Records from a data collection:
__________________________________________________
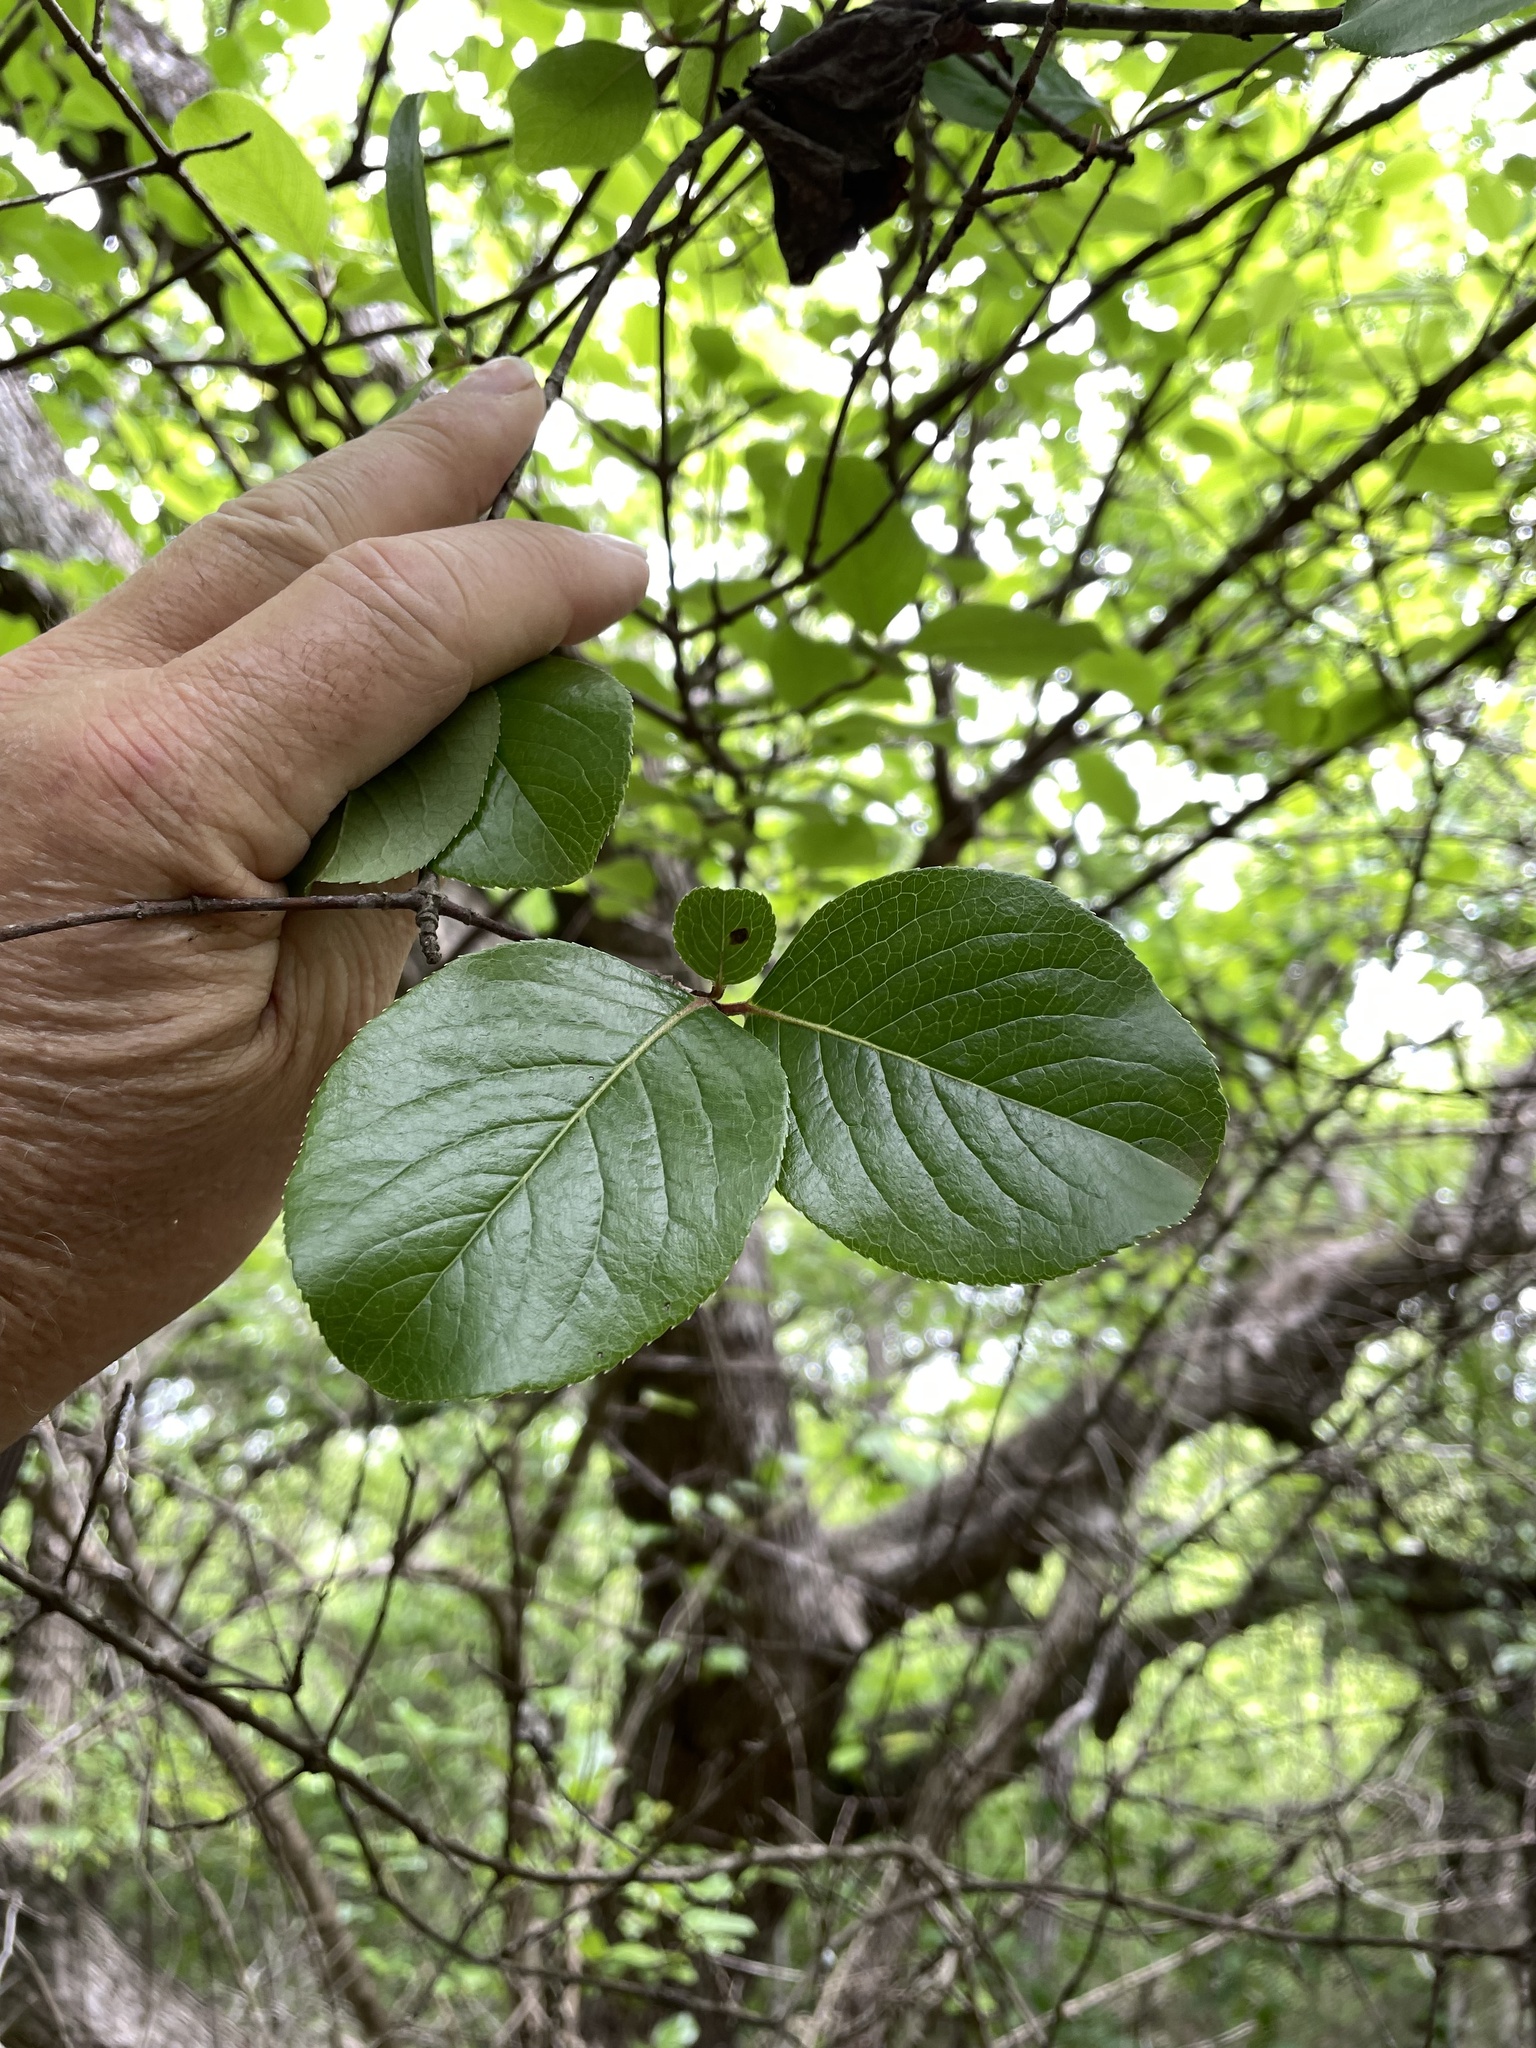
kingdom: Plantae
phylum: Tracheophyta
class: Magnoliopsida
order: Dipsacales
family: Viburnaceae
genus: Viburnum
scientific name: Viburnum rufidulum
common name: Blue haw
__________________________________________________
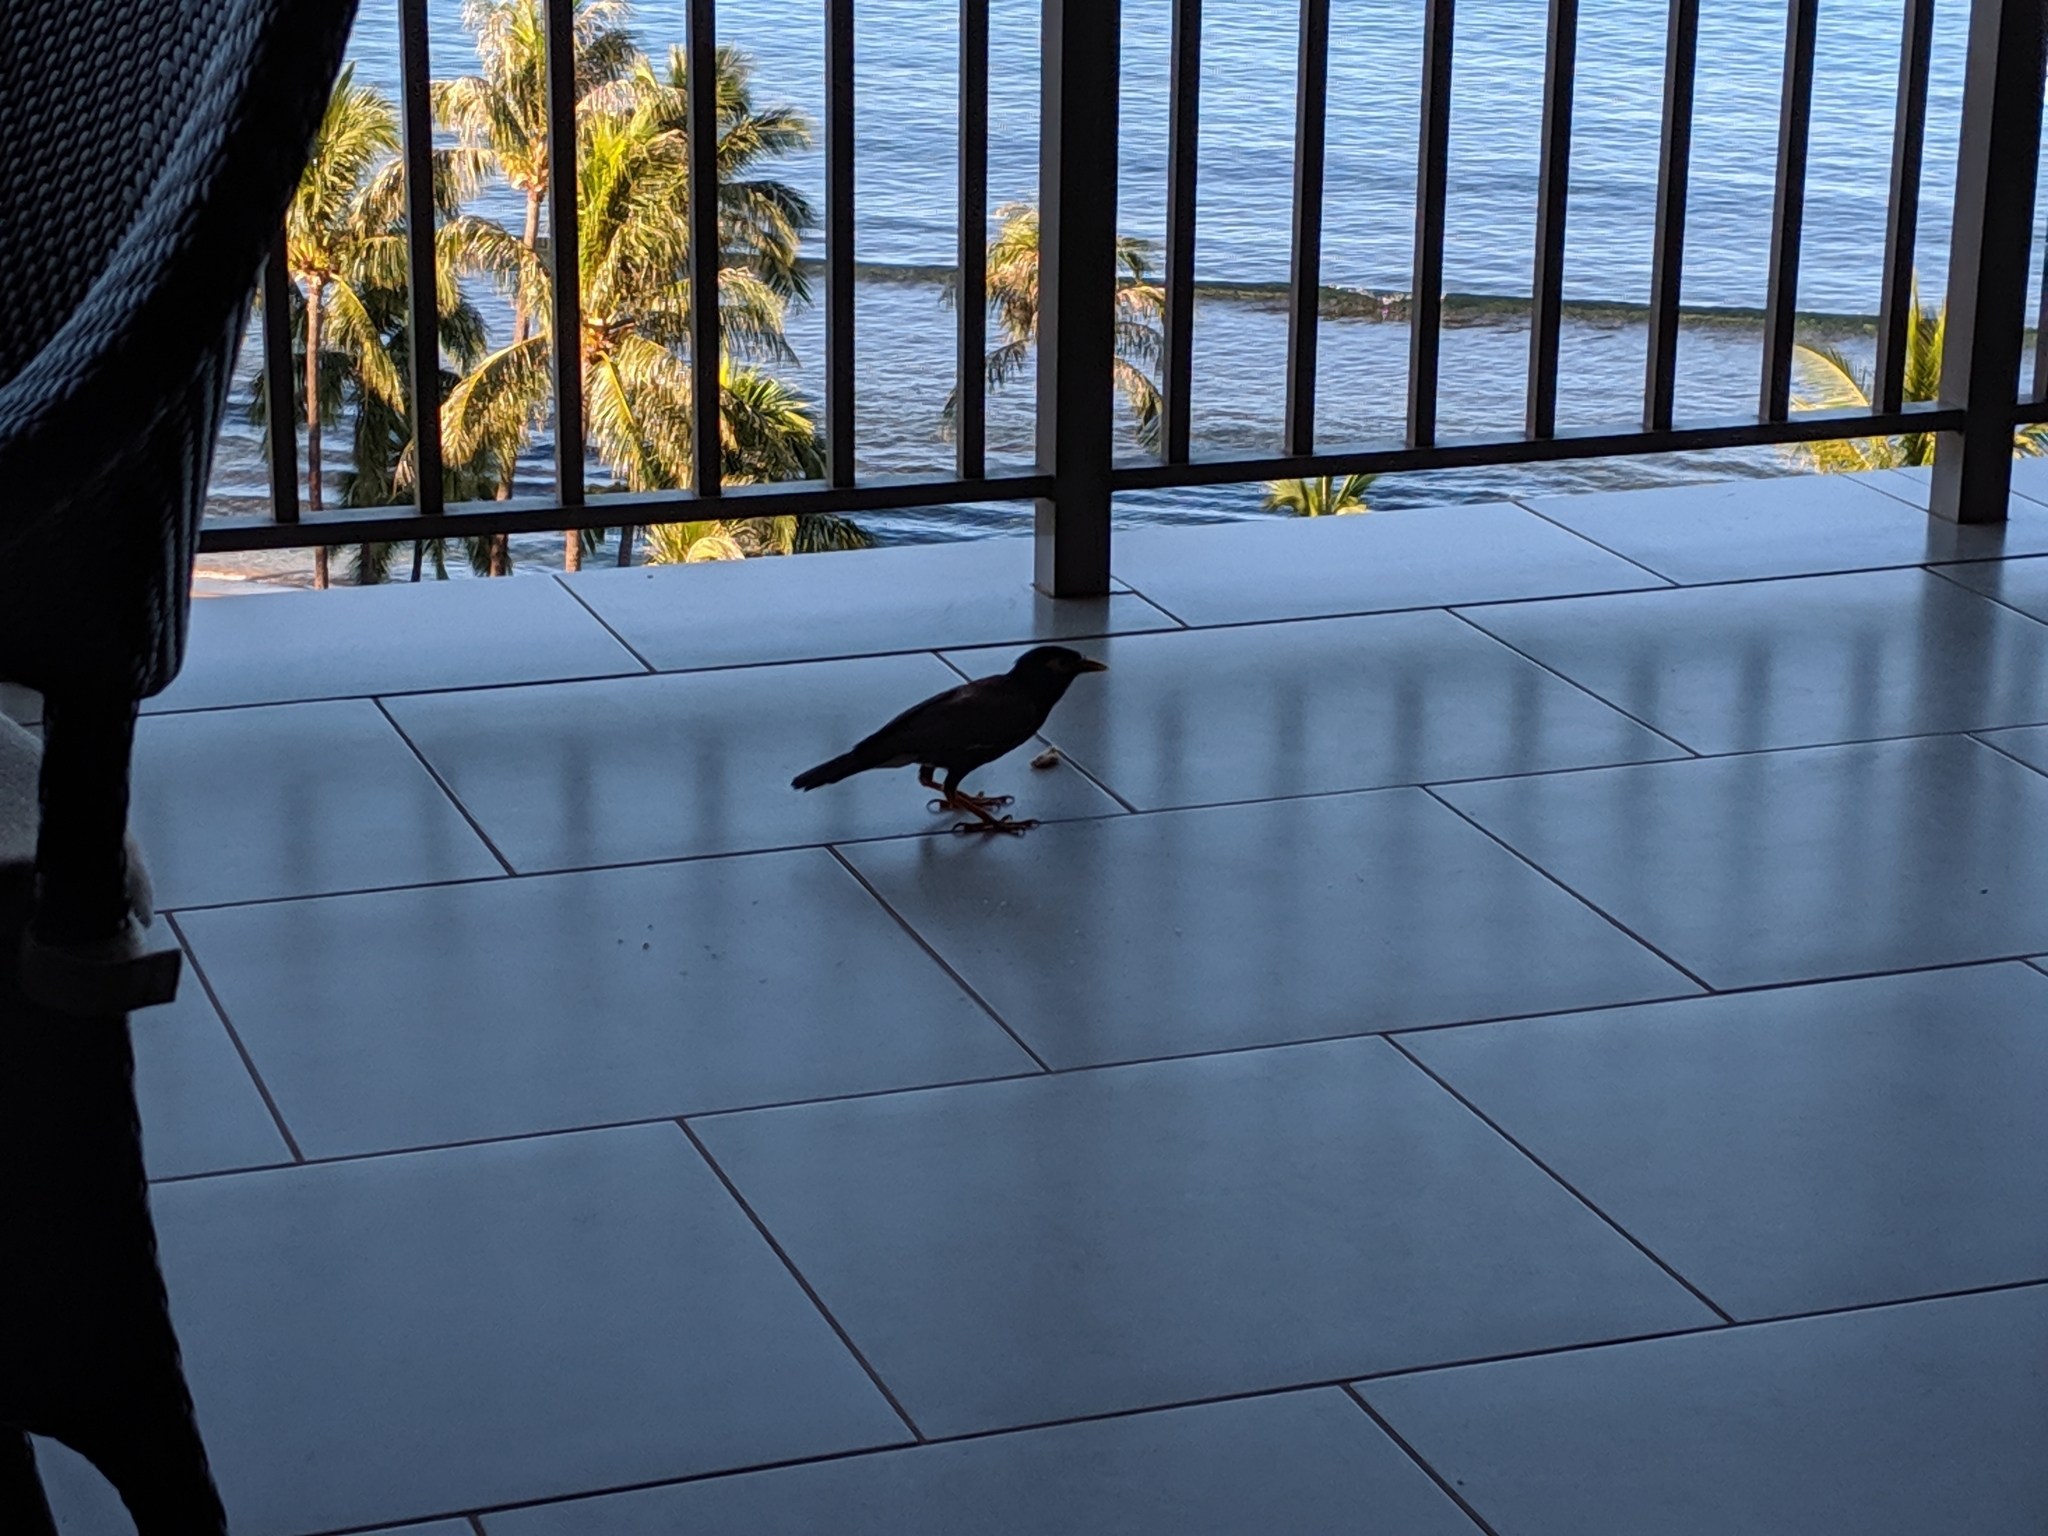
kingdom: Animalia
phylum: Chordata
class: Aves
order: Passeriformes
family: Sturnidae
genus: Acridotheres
__________________________________________________
Recast the stretch from the line containing "kingdom: Plantae" through the line containing "scientific name: Viburnum rufidulum" as a two-column CSV with the columns field and value. Give one CSV line for each line in that stretch, put each field and each value in its own quoted entry, and turn any line breaks into spaces.

WRITTEN SOLUTION:
field,value
"kingdom:","Plantae"
"phylum:","Tracheophyta"
"class:","Magnoliopsida"
"order:","Dipsacales"
"family:","Viburnaceae"
"genus:","Viburnum"
"scientific name:","Viburnum rufidulum"